• PROVIDED TEXT:
● ● ● ●

How to take into account the complex survey design (primary sampling unit) of the Brazilian Censuses?

Geoffrey_T · December 11, 2014, 3:28pm

Hello, I have read that the Brazilian censuses had a complex survey design with muncipios being the primary sampling units.

I would like to take this into account in order to obtain accurate standard errors.

My question is the following: can I use GEO2B_BR (municipios with inconsistent boundaries over time) to identify the primary sampling unit given that this variable groups municipios with fewer than 20,000 inhabitants into a single category for each state?

Thank you for your help!

Tim_Moreland · December 11, 2014, 5:59pm

Brazil in 1991, 2000, and 2010 used a complex stratification design (you can find details about each design here), while earlier years used systematic sampling. Since both of these are forms of stratification, rather than simple random samples, you technically should adjust your sample error estimates to account for the sample design. On the other hand, the sample size of the Brazil census is quite large, which means the risk of drawing invalid inferences from not adjusting the standard errors is minimal.

● ● ● ●

• THINGS TO DO:
1. In the census sampling thread, rewrite the passage from "Thank you for" to "errors is minimal." with "survey design" in place of "sample design".
2. Carry on the census sampling thread from the point where it stops.

● ● ● ●

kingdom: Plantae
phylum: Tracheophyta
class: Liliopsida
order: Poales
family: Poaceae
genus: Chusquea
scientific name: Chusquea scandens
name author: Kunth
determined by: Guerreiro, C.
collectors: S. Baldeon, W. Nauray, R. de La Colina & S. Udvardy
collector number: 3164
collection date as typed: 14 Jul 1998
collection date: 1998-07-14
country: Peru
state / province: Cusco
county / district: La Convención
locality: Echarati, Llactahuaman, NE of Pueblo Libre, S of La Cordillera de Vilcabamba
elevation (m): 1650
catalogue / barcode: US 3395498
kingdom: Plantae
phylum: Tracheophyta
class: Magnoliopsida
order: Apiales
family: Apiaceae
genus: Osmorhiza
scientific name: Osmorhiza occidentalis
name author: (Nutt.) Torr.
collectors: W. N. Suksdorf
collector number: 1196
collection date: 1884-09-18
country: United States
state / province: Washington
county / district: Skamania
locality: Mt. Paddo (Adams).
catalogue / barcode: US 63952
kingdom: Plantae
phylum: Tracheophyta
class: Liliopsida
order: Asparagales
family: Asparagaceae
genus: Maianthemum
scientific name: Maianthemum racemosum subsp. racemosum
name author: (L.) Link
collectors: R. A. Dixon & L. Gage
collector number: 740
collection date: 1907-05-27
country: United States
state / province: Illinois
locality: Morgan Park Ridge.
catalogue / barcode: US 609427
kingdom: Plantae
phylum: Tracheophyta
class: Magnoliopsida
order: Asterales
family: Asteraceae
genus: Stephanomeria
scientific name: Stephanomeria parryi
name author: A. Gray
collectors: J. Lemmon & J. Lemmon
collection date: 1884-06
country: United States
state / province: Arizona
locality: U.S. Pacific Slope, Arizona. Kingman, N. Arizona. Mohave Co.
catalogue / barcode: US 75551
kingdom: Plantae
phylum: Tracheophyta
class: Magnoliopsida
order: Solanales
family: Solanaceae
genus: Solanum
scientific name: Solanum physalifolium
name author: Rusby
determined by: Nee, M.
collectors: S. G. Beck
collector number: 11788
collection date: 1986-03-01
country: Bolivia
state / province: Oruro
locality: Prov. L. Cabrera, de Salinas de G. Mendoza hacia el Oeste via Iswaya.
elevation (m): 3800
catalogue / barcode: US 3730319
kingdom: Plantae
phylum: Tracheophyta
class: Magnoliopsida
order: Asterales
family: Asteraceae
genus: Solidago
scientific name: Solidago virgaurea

● ● ● ●

• ANSWERS TO EACH TASK:
1.
Thank you for your help!

Tim_Moreland · December 11, 2014, 5:59pm

Brazil in 1991, 2000, and 2010 used a complex stratification design (you can find details about each design here), while earlier years used systematic sampling. Since both of these are forms of stratification, rather than simple random samples, you technically should adjust your sample error estimates to account for the survey design. On the other hand, the sample size of the Brazil census is quite large, which means the risk of drawing invalid inferences from not adjusting the standard errors is minimal.

2.
If you are looking at smaller subgroups or relationships that are marginally statistically significant, then it may be necessary to adjust your standard errors. While municipalities were the smallest geography in the Brazil census, households were actually the sampling unit. Thus, you should adjust for the clustering of persons within households by using SERIAL (Household ID) as the cluster variable. The additional use of household or person weights should account for any oversampling of geographies due to the complex stratification design.

This User Note on sampling error and variance estimation provides more information on accounting for sample design, including strategies at the end of the note.

Hope this helps.

Geoffrey_T · December 12, 2014, 1:46pm

Thank you Tim Moreland, this is really helpful.

In my case, I am interested, for each municipio, in the mean income of individuals according to their race.

Can you please tell me if I undesrtood well your reply and the documentation you advised me to read?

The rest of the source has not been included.